• TASK ITEM: If a line in the data below contains "scene", copy it.

• GIVEN INFORMATION:
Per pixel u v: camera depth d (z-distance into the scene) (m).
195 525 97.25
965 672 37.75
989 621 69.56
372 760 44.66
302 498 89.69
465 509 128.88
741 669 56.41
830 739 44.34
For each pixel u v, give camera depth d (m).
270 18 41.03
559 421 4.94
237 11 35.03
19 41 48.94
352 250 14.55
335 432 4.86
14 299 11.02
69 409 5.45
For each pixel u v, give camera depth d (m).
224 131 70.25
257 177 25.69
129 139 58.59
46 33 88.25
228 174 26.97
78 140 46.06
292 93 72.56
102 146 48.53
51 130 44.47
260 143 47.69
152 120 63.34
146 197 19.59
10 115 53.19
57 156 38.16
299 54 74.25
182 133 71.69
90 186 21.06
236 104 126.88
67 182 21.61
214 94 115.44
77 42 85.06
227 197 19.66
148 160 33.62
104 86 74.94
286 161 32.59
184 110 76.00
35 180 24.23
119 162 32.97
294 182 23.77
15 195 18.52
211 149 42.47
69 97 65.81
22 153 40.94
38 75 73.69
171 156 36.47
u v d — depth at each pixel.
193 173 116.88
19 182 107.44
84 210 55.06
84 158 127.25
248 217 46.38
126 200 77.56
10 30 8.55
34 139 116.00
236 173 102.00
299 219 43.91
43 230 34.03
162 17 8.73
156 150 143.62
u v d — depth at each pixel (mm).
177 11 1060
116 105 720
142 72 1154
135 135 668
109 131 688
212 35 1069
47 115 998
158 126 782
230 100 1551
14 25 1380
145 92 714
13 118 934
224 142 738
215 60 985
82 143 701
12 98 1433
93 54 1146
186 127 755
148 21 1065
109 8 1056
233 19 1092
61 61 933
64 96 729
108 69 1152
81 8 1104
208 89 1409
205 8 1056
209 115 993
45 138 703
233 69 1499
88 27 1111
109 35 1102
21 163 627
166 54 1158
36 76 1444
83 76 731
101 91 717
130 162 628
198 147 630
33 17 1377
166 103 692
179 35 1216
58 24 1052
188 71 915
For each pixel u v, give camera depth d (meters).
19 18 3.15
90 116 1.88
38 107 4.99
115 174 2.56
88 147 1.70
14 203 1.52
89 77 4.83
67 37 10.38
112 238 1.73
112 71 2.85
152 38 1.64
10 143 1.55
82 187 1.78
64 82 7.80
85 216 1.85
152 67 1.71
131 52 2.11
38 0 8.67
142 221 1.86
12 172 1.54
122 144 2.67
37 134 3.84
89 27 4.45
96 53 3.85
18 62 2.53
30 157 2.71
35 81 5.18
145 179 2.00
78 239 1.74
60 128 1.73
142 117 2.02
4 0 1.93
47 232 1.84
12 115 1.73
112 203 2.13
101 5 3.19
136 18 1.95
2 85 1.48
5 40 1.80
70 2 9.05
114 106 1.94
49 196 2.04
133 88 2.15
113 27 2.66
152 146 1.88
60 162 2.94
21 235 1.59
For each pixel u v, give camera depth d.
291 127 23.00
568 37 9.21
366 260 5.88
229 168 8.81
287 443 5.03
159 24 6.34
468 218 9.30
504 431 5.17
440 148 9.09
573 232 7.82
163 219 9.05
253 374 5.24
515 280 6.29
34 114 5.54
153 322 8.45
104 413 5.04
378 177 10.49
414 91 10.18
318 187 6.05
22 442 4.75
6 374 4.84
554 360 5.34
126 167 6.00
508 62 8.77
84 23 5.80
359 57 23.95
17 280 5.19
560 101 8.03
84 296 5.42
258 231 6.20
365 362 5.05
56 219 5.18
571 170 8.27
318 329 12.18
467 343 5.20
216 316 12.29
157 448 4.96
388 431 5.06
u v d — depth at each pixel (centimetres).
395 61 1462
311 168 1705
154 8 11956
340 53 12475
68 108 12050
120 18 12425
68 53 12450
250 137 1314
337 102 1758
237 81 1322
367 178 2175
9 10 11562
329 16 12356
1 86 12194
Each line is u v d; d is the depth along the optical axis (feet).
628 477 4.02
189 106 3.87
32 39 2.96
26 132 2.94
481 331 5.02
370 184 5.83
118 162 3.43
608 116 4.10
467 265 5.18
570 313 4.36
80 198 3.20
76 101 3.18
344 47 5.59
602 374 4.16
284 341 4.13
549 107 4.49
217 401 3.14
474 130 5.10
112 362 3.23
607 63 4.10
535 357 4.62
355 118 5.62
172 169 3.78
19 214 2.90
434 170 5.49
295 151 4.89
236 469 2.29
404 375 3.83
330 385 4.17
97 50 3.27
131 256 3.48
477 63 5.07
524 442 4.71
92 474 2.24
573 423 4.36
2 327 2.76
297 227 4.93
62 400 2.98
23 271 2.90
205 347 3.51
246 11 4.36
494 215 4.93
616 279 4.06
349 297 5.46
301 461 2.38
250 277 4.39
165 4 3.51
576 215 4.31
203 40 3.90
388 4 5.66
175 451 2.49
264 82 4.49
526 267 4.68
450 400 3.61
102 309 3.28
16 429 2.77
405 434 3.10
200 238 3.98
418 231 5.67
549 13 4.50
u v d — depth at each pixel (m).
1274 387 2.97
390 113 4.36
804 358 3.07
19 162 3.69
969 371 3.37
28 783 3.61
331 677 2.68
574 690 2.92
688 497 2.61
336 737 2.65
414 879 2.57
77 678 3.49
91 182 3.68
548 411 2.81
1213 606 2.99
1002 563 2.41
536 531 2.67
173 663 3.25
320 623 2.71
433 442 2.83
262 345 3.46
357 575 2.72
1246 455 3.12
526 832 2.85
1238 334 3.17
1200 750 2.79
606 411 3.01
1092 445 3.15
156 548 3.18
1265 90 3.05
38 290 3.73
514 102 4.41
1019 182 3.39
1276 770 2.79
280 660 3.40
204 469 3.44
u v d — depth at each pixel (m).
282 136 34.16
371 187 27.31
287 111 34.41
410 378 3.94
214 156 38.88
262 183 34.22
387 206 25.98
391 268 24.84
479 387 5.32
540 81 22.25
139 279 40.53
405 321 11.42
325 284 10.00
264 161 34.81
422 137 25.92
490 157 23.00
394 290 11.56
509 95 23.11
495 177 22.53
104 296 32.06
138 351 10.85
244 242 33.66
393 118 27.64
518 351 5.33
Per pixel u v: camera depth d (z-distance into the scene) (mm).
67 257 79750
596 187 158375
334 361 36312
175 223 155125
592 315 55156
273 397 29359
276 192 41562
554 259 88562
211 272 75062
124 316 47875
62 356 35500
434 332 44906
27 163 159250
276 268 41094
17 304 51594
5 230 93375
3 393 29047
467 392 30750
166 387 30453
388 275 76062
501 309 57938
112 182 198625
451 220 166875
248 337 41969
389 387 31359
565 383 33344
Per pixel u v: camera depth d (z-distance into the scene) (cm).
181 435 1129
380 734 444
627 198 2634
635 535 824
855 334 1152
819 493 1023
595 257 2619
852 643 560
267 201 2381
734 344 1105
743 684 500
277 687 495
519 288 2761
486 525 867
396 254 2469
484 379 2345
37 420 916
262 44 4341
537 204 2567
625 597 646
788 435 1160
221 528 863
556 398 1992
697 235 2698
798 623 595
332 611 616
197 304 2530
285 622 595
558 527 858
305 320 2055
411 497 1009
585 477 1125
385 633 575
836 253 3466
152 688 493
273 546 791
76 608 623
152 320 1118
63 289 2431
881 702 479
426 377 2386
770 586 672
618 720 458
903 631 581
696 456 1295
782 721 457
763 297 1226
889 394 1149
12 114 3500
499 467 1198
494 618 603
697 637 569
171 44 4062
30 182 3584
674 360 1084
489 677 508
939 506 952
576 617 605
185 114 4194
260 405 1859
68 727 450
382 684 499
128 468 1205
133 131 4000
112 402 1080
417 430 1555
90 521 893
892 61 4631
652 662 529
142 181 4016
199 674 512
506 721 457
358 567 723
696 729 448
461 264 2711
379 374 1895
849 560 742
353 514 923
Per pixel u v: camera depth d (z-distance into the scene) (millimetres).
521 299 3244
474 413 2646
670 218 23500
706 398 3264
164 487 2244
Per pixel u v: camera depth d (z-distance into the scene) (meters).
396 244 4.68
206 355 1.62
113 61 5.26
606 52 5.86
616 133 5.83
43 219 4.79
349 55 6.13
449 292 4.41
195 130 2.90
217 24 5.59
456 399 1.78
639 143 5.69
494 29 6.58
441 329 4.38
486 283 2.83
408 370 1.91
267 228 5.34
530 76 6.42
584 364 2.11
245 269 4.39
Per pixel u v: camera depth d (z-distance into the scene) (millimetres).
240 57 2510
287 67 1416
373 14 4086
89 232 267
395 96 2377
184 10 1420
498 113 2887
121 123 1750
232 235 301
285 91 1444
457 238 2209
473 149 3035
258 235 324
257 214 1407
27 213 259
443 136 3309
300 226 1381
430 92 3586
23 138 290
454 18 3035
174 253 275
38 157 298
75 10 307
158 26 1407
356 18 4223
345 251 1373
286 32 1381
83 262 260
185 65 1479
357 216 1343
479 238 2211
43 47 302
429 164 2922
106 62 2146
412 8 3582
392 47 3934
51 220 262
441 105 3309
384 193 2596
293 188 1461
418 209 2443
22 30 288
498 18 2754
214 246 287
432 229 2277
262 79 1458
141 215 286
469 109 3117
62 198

• YOUR SOLUTION:
Per pixel u v: camera depth d (z-distance into the scene) (m).
Per pixel u v: camera depth d (z-distance into the scene) (mm).
Per pixel u v: camera depth d (z-distance into the scene) (cm).
Per pixel u v: camera depth d (z-distance into the scene) (millimetres).
Per pixel u v: camera depth d (z-distance into the scene) (meters).
Per pixel u v: camera depth d (z-distance into the scene) (millimetres).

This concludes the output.